Apache Beam Jobs for Ingestion

This ingestion-beam java module contains our Apache Beam jobs for use in Ingestion. Google Cloud Dataflow is a Google Cloud Platform service that natively runs Apache Beam jobs.

The source code lives in the ingestion-beam subdirectory of the gcp-ingestion repository.

There are currently three jobs defined, please see the respective sections on them in the documentation:

  • Sink job: A job for delivering messages between Google Cloud services
  • deprecated in favor of ingestion-sink
  • Decoder job: A job for normalizing ingestion messages
  • Republisher job: A job for republishing subsets of decoded messages to new destinations

Building

Move to the ingestion-beam subdirectory of your gcp-ingestion checkout and run:

./bin/mvn clean compile

See the details below under each job for details on how to run what you've produced.

Testing

Before anything else, be sure to download the test data:

./bin/download-cities15000
./bin/download-geolite2
./bin/download-schemas

Run tests locally with CircleCI Local CLI

(cd .. && circleci build --job ingestion-beam)

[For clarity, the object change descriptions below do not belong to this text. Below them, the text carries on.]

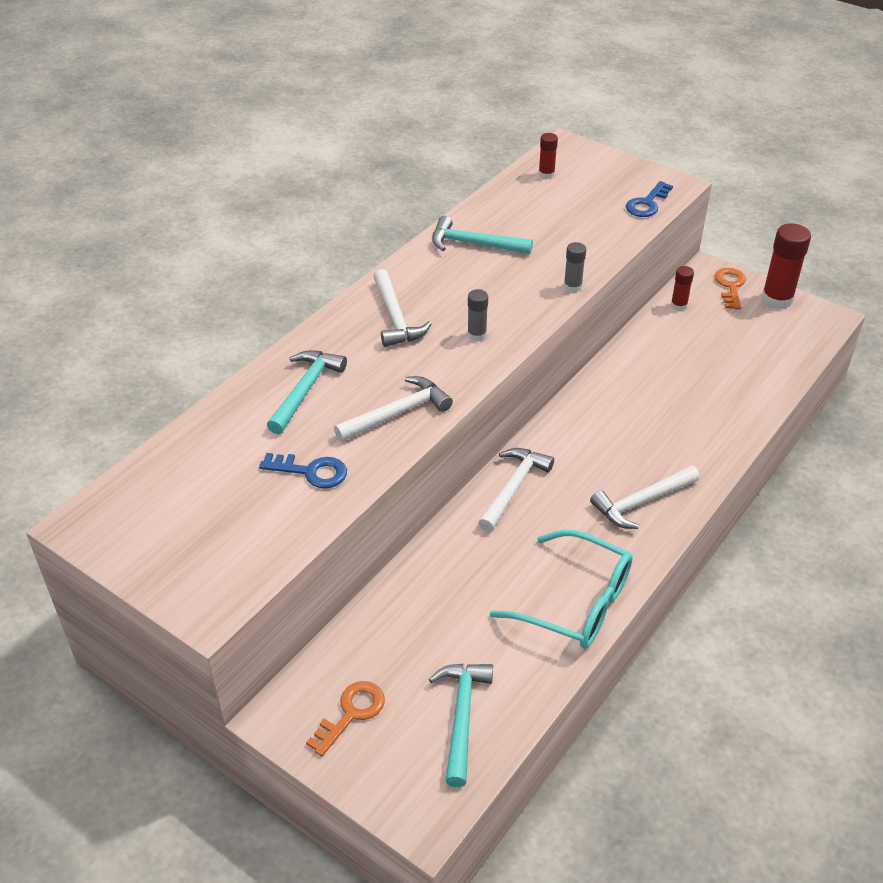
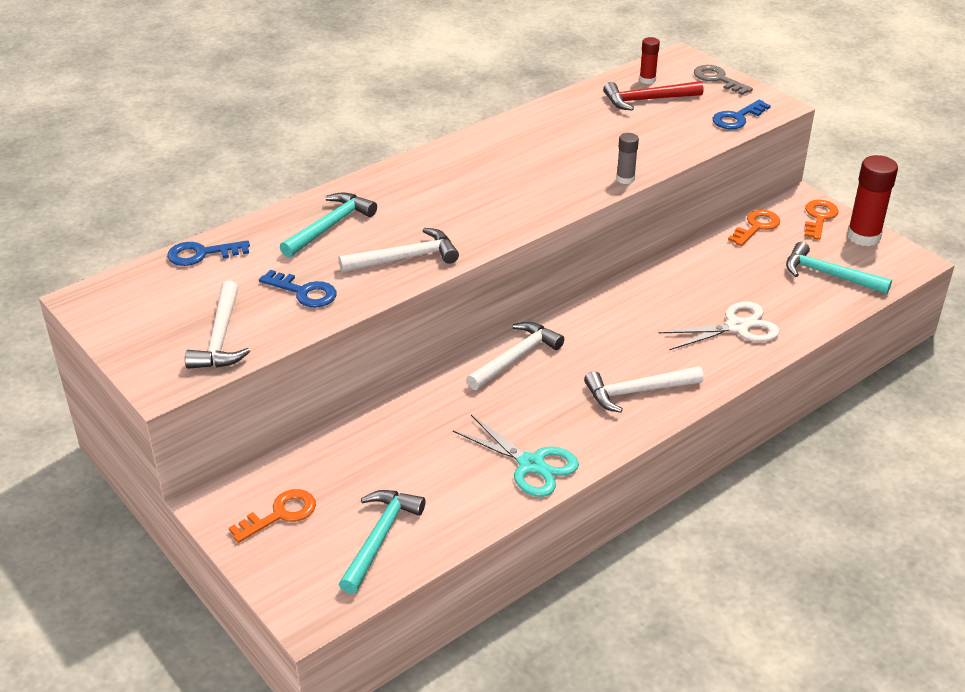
camera: 15 degrees right, 5 degrees down
white hammer [373,269,432,347] -> white hammer moved to [185,281,250,369]
turquoise hammer [432,216,533,254] -> turquoise hammer moved to [786,242,892,294]
grey glue stick [467,289,488,341] -> none
turquoise glasses [490,529,633,649] -> turquoise scissors [453,415,579,497]
red glue stick [671,266,694,311] -> orange key [728,210,780,246]
none -> blue key [167,240,250,266]
none -> red hammer [603,81,703,111]
none -> white scissors [658,302,780,350]
none -> grey key [694,65,753,95]

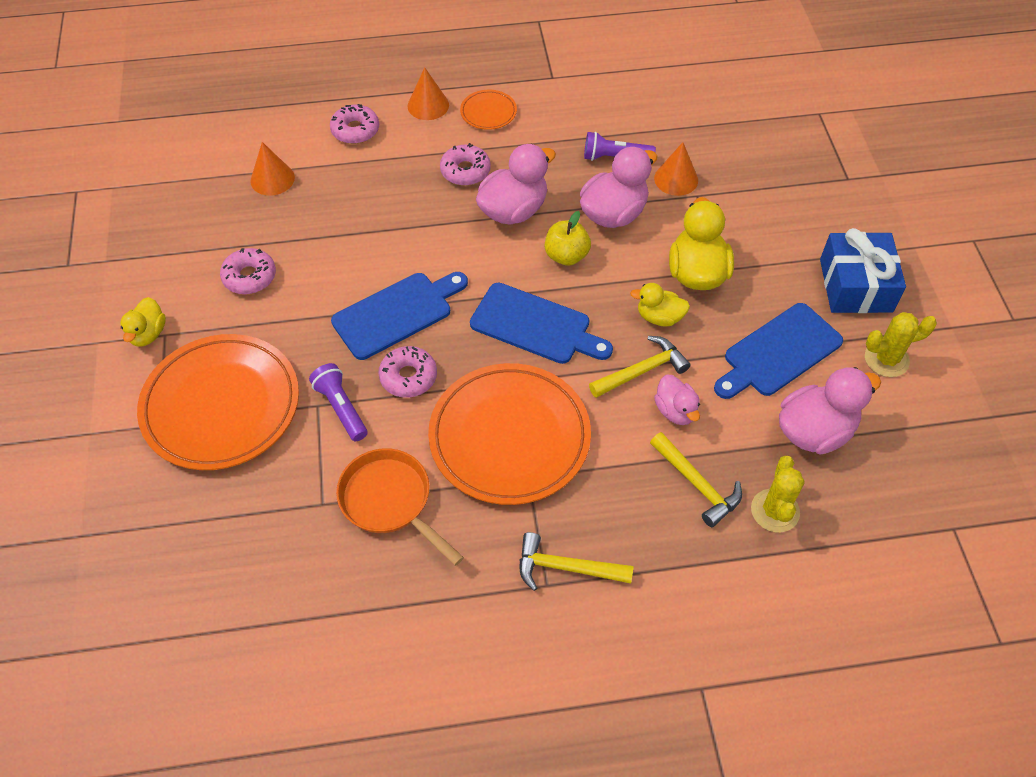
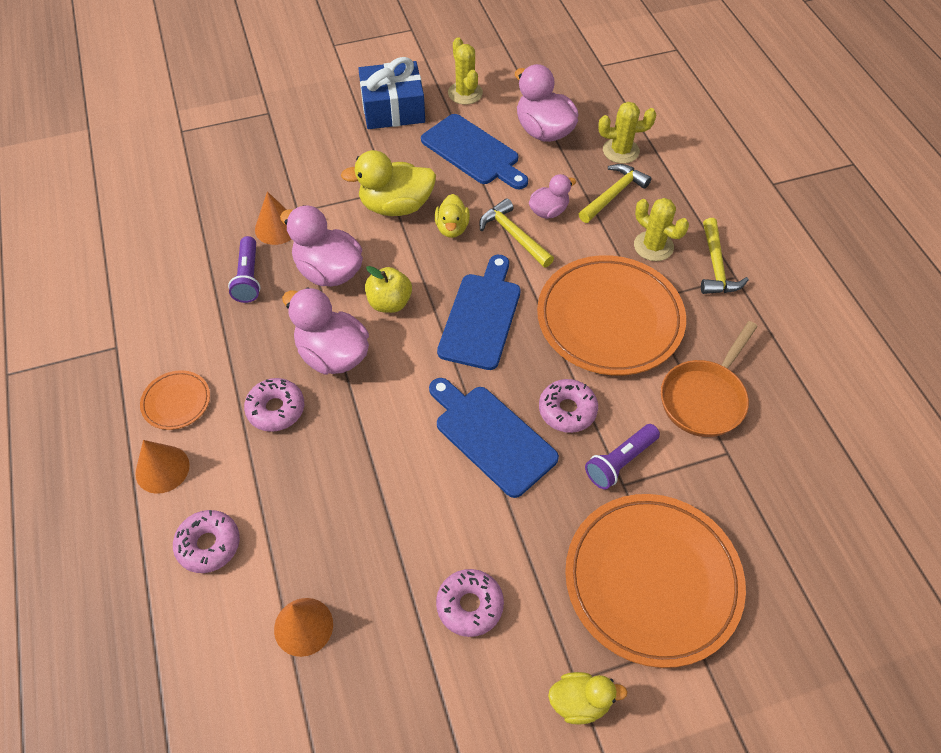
camera: 100 degrees left, 0 degrees up
none -> yellow cactus [634,198,689,261]

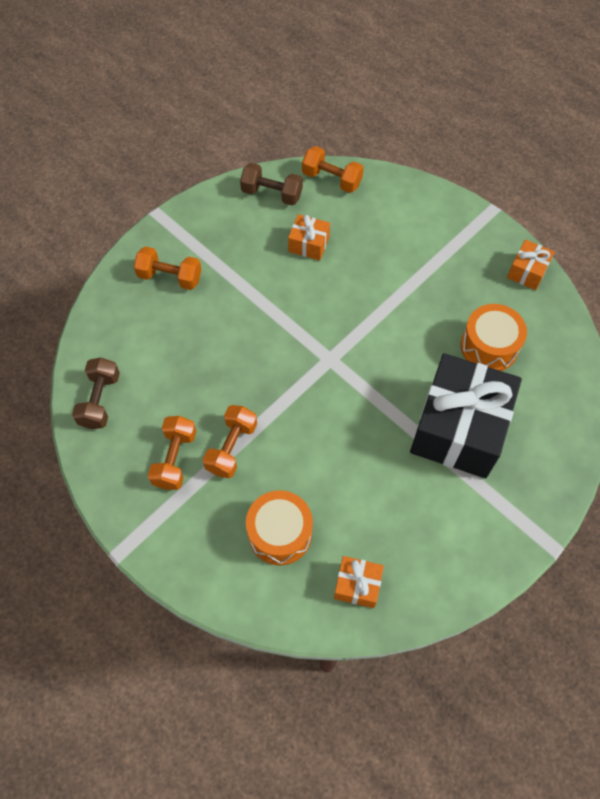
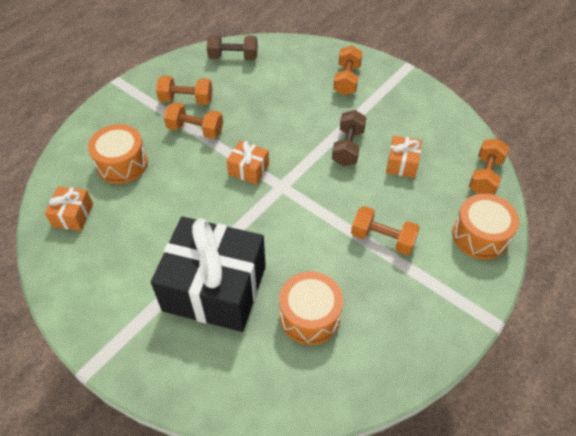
camera: 85 degrees right, 10 degrees down
brown dumbbell [240,163,303,206] -> brown dumbbell moved to [332,110,367,166]
orange gift [507,239,555,290] -> orange gift moved to [227,141,269,185]
none -> orange dumbbell [351,206,420,255]
none -> orange drum [452,194,519,260]

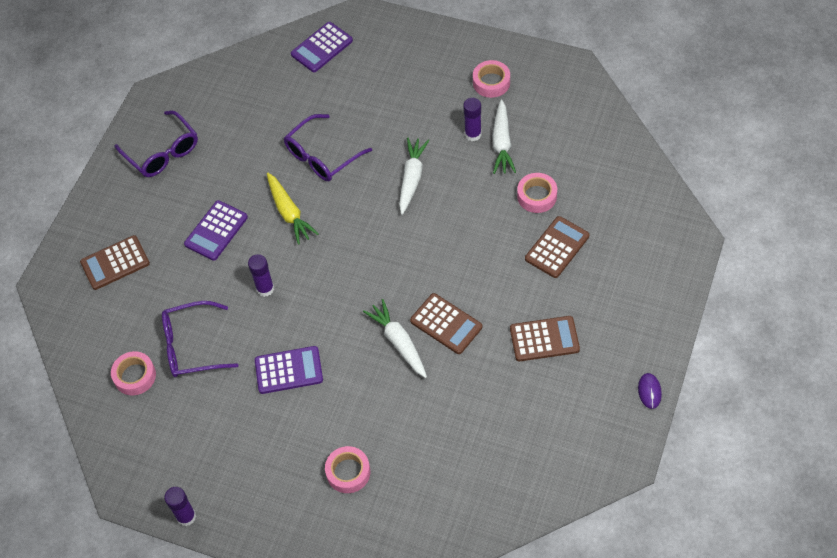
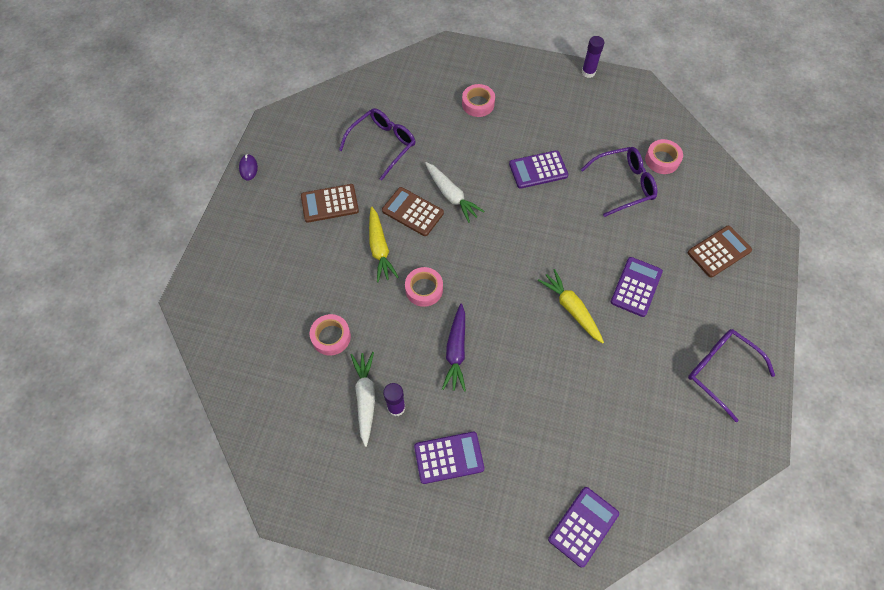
camera: 170 degrees right, 5 degrees up
purple glue stick [248,254,274,297] -> none
purple glasses [284,114,372,181] -> purple glasses moved to [339,108,415,181]
white carrot [399,138,429,215] -> purple carrot [442,304,466,392]
pink tape [473,60,510,98] -> pink tape moved to [405,267,443,307]
brown calculator [525,216,589,278] -> none
none -> yellow carrot [369,207,399,282]
none -> purple calculator [414,432,484,484]

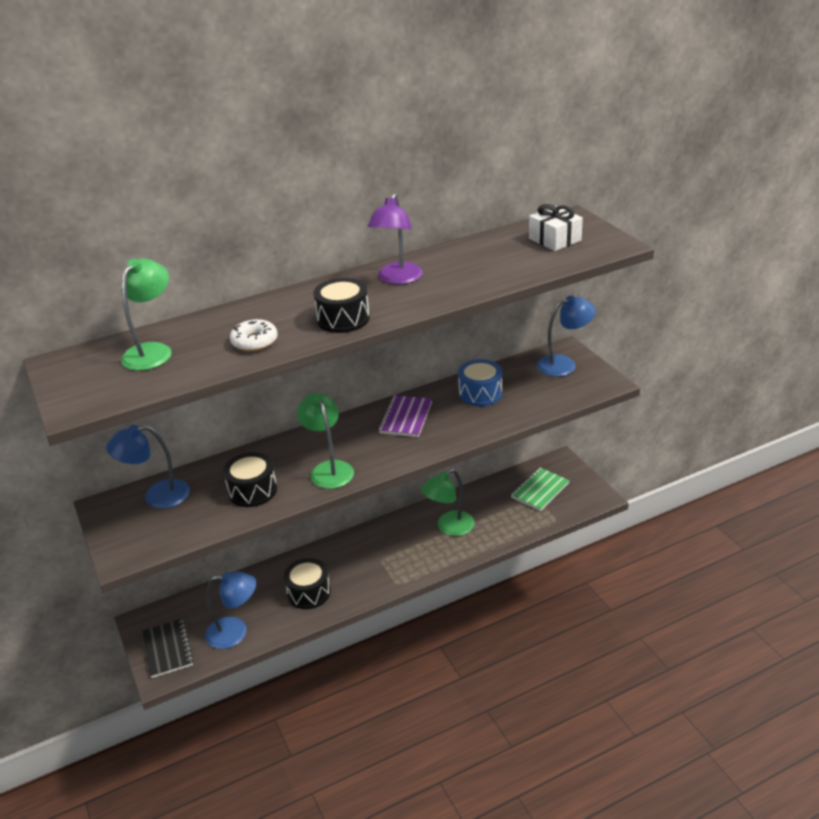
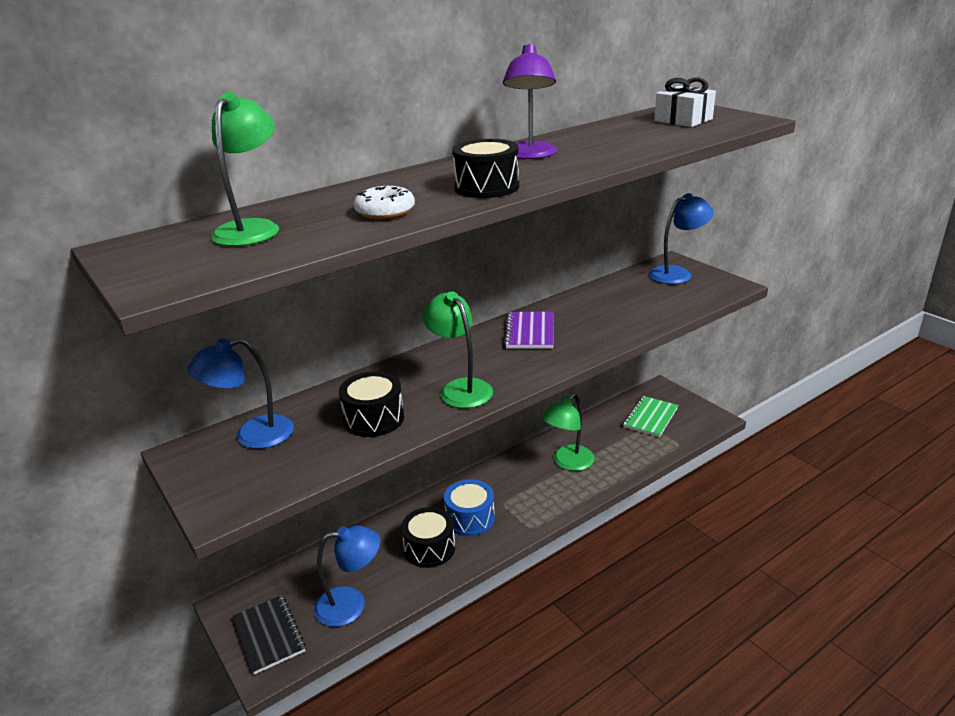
camera: 10 degrees left, 5 degrees down
blue drum [458,359,502,406] -> blue drum moved to [444,479,495,536]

To make more targeted test invocations, you can install Java and maven locally or use the bin/mvn executable to run maven in docker:

./bin/mvn clean test

If you wish to just run a single test class or a single test case, try something like this:

# Run all tests in a single class
./bin/mvn test -Dtest=com.mozilla.telemetry.util.SnakeCaseTest

# Run only a single test case
./bin/mvn test -Dtest='com.mozilla.telemetry.util.SnakeCaseTest#testSnakeCaseFormat'

To run the project in a sandbox against production data, see this document on configuring an integration testing workflow.

Code Formatting

Use spotless to automatically reformat code:

mvn spotless:apply

or just check what changes it requires:

mvn spotless:check